(DATASET RECORDS)

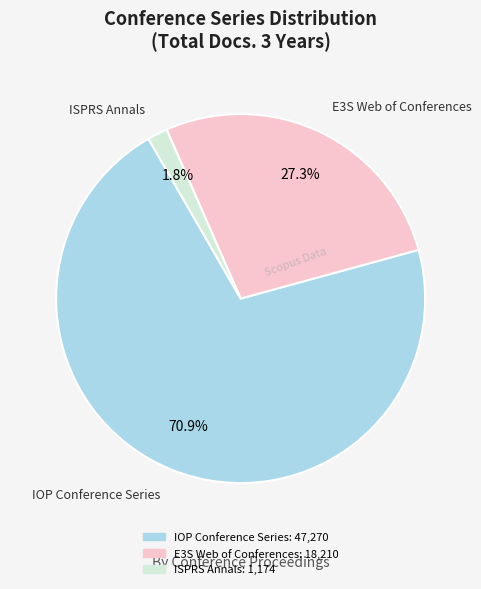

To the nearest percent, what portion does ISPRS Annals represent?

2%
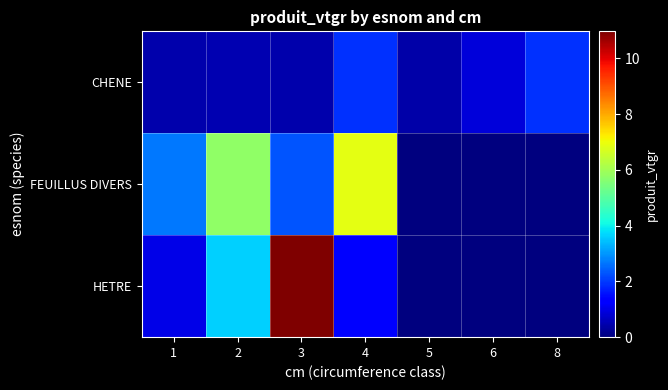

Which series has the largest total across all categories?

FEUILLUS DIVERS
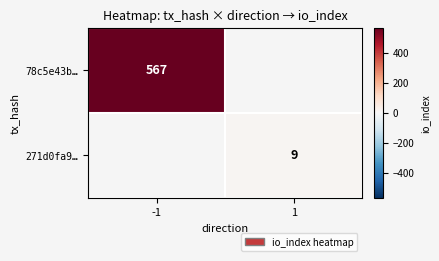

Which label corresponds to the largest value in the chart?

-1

(PROMPT)
Please reproduce the text of all three entries above word for word, leaving the pictures out.

(OUTPUT BELOW)
To the nearest percent, what portion does ISPRS Annals represent?

2%

Which series has the largest total across all categories?

FEUILLUS DIVERS

Which label corresponds to the largest value in the chart?

-1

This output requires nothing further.